Quoted passage:
In “Measuring Cardinalities: Evidence from Differential Comparatives in French,” Rajesh Bhatt and Vincent Homer discuss a curious restriction on differentials in French that relates to the proper analysis of quantity comparatives. In French, quality comparatives with differentials bear a strong resemblance to English, but differentials in quantity comparatives fall into two groups. Differentials that are themselves degree quantifiers like beaucoup ‘a lot’ pattern like English (beaucoup plus de livres que ‘many more [of] books than’), but cardinal differentials cannot appear pre-nominally like other dfferentials do in French (*trois livres plus que corresponding literally to ‘three books more than’). It is possible to rescue this structure by inserting de ‘of’ before plus, as in trois livres de plus que, literally ‘three books of more than’. However, Bhatt and Homer show that this has an entirely different structure from beaucoup plus que ‘many more than’, namely one in which the differential trois livres is the head of the nominal construction, and de plus a modifier of this noun. They postulate that plus has the same interpretation as elsewhere, it is a degree quantifier that relates two degree sets. In a sentence like Marie a lu trois livres de plus que Jean ‘Marie has read three books [of] more than John’, quantifier raising of the whole object noun phrase derives an abstract over things Marie read. As such, this is not an appropriate argument for plus, which, like -er, relates degree sets. However, borrowing from Grosu & Landman (1998), they claim that an operator occurs in object position that converts the degree argument into the corresponding amount of ‘stuff’, which must be books in this case to be commensurate with the book restriction on plus. This allows them to treat the abstraction over books that Marie read instead as an abstraction over degrees corresponding to the amounts of books Marie read, which provides an appropriate argument for plus. This mechanism allows for degree argument abstraction over individual argument slots in the syntax, which may play a role in quantity comparatives and superlatives more generally. It also shows, like the preceding papers, that the same underlying semantic relation between degree sets may manifest itself in a flexible variety of syntactic structures.

Dataset rows:
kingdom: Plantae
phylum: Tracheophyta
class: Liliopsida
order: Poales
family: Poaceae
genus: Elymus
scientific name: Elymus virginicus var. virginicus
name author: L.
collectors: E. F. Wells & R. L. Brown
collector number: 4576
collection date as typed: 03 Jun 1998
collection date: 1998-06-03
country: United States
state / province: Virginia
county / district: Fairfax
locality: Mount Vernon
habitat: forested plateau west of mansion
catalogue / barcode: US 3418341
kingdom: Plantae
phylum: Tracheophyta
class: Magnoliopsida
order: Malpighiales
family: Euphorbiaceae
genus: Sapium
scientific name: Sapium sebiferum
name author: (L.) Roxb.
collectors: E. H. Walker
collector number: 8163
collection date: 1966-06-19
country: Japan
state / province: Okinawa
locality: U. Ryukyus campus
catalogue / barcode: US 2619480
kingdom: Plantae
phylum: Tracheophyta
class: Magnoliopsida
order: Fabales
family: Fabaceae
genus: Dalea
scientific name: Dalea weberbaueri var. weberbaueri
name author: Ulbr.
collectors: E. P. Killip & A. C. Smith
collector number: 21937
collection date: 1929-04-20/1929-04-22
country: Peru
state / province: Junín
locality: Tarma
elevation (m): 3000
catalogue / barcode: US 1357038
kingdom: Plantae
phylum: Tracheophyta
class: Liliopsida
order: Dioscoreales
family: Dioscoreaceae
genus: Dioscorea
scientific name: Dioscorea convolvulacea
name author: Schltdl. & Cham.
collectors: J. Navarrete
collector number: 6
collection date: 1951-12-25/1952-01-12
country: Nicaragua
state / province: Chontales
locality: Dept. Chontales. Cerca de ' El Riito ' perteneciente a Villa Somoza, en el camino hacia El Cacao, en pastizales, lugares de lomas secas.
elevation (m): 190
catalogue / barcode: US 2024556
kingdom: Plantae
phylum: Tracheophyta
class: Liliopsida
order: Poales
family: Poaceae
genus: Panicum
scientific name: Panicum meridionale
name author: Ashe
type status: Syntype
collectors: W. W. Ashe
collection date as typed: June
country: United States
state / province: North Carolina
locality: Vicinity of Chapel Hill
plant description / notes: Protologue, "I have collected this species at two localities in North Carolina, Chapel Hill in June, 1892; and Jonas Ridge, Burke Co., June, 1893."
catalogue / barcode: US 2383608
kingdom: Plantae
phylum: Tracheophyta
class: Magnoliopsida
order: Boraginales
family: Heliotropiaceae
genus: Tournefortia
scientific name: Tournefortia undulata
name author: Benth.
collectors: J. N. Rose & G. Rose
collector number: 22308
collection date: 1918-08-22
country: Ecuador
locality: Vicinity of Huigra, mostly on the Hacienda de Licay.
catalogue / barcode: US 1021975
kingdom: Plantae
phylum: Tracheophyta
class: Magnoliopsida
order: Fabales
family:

Goals:
A: Answer these questions from the passage on French differential comparatives, one line each:
(i) Which French word can be inserted before plus to rescue a cardinal differential?
(ii) In trois livres de plus que, which part is the head of the nominal construction?
(iii) From which work do Bhatt and Homer borrow the operator that converts the degree argument into an amount of "stuff"?
B: From the entries, duplicate the part that opens with the line containing "family: Dioscoreaceae" and closes with the line containing "locality: Vicinity of Chapel Hill", both lines included.

Per-task outputs:
A:
(i) De ('of').
(ii) The differential trois livres.
(iii) Grosu & Landman (1998).

B:
family: Dioscoreaceae
genus: Dioscorea
scientific name: Dioscorea convolvulacea
name author: Schltdl. & Cham.
collectors: J. Navarrete
collector number: 6
collection date: 1951-12-25/1952-01-12
country: Nicaragua
state / province: Chontales
locality: Dept. Chontales. Cerca de ' El Riito ' perteneciente a Villa Somoza, en el camino hacia El Cacao, en pastizales, lugares de lomas secas.
elevation (m): 190
catalogue / barcode: US 2024556
kingdom: Plantae
phylum: Tracheophyta
class: Liliopsida
order: Poales
family: Poaceae
genus: Panicum
scientific name: Panicum meridionale
name author: Ashe
type status: Syntype
collectors: W. W. Ashe
collection date as typed: June
country: United States
state / province: North Carolina
locality: Vicinity of Chapel Hill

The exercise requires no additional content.